(Text extracted from each page)
▼

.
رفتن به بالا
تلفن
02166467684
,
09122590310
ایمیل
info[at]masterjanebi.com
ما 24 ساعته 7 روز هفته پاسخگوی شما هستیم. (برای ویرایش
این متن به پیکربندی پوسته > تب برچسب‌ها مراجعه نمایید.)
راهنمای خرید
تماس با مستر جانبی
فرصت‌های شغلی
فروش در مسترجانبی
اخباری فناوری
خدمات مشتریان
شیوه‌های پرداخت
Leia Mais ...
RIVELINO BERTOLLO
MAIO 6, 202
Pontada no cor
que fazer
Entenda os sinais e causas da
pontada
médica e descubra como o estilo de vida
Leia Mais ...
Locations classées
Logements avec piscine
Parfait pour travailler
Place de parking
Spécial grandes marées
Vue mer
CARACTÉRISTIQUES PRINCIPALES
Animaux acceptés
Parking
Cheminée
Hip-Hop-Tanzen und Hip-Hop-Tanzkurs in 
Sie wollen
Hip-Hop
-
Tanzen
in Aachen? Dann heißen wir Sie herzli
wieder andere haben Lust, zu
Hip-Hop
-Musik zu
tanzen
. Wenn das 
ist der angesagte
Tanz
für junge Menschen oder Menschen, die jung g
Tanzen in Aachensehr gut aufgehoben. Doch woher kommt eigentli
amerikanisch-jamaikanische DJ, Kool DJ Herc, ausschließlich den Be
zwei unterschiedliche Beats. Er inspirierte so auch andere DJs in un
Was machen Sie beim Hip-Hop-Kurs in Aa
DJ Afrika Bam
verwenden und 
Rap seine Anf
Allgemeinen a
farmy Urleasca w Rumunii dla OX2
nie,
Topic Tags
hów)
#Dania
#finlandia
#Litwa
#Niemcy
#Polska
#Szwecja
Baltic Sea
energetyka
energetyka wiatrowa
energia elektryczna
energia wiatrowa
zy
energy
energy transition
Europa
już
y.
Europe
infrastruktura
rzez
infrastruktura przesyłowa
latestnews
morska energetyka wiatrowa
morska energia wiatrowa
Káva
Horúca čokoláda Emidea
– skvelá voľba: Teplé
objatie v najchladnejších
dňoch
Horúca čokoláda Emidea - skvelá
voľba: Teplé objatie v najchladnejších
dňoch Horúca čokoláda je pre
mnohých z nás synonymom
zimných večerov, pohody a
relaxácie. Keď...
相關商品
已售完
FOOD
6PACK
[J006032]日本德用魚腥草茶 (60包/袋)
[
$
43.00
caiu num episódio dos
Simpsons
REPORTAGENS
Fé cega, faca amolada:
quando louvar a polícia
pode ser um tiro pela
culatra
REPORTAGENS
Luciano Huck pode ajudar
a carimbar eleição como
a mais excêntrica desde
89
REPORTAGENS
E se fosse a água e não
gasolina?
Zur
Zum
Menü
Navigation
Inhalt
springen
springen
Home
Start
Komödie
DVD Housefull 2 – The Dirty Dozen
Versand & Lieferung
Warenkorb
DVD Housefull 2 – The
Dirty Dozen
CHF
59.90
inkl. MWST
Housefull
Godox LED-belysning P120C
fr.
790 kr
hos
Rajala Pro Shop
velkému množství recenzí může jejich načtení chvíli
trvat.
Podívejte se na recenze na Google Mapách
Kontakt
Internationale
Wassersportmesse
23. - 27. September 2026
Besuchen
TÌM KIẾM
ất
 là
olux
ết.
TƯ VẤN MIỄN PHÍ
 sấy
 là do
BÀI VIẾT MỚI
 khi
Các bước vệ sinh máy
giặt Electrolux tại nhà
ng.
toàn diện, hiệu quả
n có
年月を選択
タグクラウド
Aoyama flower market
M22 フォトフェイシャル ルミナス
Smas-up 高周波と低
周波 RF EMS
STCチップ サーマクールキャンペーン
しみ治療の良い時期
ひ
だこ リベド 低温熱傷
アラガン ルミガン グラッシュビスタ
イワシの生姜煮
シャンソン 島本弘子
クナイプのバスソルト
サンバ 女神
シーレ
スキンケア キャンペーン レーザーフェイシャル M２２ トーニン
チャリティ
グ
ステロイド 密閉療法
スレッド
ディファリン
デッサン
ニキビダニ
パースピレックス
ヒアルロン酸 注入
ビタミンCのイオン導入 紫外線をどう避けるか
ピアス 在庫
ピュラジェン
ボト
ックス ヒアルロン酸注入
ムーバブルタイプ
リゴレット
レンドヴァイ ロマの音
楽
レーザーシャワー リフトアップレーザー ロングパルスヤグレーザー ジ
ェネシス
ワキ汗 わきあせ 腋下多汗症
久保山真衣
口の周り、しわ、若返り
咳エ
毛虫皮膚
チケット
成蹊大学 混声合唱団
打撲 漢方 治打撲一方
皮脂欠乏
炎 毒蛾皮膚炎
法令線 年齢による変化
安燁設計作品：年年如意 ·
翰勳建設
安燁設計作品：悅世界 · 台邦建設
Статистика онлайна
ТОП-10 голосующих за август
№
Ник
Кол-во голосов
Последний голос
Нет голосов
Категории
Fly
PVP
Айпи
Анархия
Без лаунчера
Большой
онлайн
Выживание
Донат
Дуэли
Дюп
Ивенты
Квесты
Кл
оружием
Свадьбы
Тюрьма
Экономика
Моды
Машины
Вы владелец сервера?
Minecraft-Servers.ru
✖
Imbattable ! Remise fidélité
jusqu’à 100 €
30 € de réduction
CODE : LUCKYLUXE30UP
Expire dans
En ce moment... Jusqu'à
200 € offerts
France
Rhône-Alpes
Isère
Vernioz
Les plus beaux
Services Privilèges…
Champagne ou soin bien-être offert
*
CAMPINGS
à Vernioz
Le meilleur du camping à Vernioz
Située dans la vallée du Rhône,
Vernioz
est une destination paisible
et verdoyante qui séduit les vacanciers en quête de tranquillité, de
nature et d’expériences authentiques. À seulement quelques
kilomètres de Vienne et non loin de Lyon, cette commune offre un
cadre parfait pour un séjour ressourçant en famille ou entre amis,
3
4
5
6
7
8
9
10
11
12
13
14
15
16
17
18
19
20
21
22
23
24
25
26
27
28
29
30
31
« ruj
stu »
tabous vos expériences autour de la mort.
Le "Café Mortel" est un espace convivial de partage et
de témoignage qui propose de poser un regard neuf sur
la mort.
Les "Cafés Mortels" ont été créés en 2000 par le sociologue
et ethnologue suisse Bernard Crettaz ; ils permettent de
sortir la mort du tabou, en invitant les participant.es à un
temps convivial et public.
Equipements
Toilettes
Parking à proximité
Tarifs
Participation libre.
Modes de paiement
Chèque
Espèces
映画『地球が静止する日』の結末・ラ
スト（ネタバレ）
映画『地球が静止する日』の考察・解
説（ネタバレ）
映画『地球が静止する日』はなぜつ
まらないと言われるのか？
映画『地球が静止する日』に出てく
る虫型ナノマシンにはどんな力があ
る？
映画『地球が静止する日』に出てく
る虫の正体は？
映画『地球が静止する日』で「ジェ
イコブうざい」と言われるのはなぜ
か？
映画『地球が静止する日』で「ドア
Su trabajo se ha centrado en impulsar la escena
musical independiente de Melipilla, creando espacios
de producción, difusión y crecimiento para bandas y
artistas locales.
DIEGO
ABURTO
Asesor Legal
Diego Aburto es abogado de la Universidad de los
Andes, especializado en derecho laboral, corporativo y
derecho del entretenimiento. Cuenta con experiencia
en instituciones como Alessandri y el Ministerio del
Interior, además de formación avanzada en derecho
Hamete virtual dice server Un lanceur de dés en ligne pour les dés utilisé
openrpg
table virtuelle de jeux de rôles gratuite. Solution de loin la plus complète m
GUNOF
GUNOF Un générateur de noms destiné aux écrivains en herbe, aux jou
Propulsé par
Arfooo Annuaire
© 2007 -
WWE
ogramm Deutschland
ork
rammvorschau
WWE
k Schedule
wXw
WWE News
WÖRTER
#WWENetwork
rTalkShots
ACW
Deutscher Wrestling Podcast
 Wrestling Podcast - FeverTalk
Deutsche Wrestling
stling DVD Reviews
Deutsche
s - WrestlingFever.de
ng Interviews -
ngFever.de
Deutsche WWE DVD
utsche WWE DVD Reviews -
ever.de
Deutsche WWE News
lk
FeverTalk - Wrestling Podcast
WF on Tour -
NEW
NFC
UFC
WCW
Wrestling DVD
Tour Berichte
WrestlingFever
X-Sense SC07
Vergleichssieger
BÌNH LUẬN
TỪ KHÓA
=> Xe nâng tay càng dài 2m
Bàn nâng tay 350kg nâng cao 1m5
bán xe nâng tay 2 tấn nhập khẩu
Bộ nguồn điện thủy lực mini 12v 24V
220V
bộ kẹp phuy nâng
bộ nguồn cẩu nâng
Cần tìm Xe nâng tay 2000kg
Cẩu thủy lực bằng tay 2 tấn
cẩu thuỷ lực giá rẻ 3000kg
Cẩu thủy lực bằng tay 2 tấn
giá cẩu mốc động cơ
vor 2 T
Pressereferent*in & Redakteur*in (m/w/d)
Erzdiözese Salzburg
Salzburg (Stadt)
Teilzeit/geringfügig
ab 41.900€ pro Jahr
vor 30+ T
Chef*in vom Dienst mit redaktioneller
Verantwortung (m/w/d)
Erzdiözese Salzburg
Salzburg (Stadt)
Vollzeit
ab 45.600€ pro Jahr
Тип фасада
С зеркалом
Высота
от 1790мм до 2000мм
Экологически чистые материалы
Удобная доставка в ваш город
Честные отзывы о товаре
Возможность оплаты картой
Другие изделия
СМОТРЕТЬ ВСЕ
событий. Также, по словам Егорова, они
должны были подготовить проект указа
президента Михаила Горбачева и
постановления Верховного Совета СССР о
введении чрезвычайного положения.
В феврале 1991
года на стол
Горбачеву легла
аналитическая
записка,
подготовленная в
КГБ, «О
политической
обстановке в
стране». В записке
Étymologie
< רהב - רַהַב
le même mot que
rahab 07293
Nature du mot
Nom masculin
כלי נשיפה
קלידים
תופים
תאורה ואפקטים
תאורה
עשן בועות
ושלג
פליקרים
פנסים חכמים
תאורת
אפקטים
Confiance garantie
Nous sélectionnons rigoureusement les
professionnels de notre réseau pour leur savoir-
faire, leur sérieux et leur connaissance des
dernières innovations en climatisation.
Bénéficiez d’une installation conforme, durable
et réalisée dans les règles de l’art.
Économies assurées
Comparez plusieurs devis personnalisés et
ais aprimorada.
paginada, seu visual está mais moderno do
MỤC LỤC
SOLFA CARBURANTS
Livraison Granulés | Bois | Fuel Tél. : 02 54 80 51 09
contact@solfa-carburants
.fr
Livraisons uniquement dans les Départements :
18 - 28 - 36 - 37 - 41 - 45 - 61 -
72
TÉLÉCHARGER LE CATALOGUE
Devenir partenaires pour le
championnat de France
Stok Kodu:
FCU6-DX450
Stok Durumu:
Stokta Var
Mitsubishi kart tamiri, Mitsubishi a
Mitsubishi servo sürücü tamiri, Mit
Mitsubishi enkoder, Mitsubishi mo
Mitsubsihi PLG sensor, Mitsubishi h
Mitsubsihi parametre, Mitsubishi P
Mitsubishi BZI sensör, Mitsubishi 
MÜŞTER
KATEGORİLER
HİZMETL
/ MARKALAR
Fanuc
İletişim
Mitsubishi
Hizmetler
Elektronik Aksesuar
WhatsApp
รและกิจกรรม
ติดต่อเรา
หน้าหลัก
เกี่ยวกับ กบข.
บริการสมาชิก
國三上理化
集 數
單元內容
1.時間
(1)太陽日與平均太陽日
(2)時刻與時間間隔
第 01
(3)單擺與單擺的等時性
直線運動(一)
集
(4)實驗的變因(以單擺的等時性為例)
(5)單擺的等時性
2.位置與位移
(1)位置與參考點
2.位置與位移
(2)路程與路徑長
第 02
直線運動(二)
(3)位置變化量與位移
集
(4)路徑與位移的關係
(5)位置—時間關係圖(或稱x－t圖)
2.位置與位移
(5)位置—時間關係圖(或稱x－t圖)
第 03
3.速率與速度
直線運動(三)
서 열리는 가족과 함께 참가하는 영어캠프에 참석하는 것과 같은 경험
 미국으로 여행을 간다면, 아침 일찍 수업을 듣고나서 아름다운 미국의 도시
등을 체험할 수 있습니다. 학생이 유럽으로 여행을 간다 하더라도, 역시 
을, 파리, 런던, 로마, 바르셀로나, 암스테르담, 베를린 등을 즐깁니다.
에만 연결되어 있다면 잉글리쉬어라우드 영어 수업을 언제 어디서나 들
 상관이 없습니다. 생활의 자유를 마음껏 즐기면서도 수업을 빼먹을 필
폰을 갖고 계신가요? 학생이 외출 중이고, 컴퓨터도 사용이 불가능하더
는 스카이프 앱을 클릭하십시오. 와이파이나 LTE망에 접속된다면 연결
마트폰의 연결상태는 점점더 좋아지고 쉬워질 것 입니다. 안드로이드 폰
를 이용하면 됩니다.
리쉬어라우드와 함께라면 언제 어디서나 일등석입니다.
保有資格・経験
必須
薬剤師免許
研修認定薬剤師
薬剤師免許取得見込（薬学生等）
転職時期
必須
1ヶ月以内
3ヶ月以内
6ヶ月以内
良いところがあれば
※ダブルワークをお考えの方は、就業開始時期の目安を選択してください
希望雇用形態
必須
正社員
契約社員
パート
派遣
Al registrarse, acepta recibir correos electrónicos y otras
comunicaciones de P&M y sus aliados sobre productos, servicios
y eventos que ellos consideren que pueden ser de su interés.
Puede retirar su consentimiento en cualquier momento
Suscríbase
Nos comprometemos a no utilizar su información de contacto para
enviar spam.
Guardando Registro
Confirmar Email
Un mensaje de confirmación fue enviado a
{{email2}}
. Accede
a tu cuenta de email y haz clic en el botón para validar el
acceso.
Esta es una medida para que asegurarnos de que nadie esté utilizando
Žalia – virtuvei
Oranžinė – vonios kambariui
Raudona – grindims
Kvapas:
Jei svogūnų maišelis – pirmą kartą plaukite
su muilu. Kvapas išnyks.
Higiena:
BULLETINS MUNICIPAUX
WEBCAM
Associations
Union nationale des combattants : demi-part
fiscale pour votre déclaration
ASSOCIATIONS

▲

● Try it:
Print the data from its first line through the line containing "verwenden und", including both of those lines and reproducing every line without changes.

● Answer to this problem:
.
رفتن به بالا
تلفن
02166467684
,
09122590310
ایمیل
info[at]masterjanebi.com
ما 24 ساعته 7 روز هفته پاسخگوی شما هستیم. (برای ویرایش
این متن به پیکربندی پوسته > تب برچسب‌ها مراجعه نمایید.)
راهنمای خرید
تماس با مستر جانبی
فرصت‌های شغلی
فروش در مسترجانبی
اخباری فناوری
خدمات مشتریان
شیوه‌های پرداخت
Leia Mais ...
RIVELINO BERTOLLO
MAIO 6, 202
Pontada no cor
que fazer
Entenda os sinais e causas da
pontada
médica e descubra como o estilo de vida
Leia Mais ...
Locations classées
Logements avec piscine
Parfait pour travailler
Place de parking
Spécial grandes marées
Vue mer
CARACTÉRISTIQUES PRINCIPALES
Animaux acceptés
Parking
Cheminée
Hip-Hop-Tanzen und Hip-Hop-Tanzkurs in 
Sie wollen
Hip-Hop
-
Tanzen
in Aachen? Dann heißen wir Sie herzli
wieder andere haben Lust, zu
Hip-Hop
-Musik zu
tanzen
. Wenn das 
ist der angesagte
Tanz
für junge Menschen oder Menschen, die jung g
Tanzen in Aachensehr gut aufgehoben. Doch woher kommt eigentli
amerikanisch-jamaikanische DJ, Kool DJ Herc, ausschließlich den Be
zwei unterschiedliche Beats. Er inspirierte so auch andere DJs in un
Was machen Sie beim Hip-Hop-Kurs in Aa
DJ Afrika Bam
verwenden und 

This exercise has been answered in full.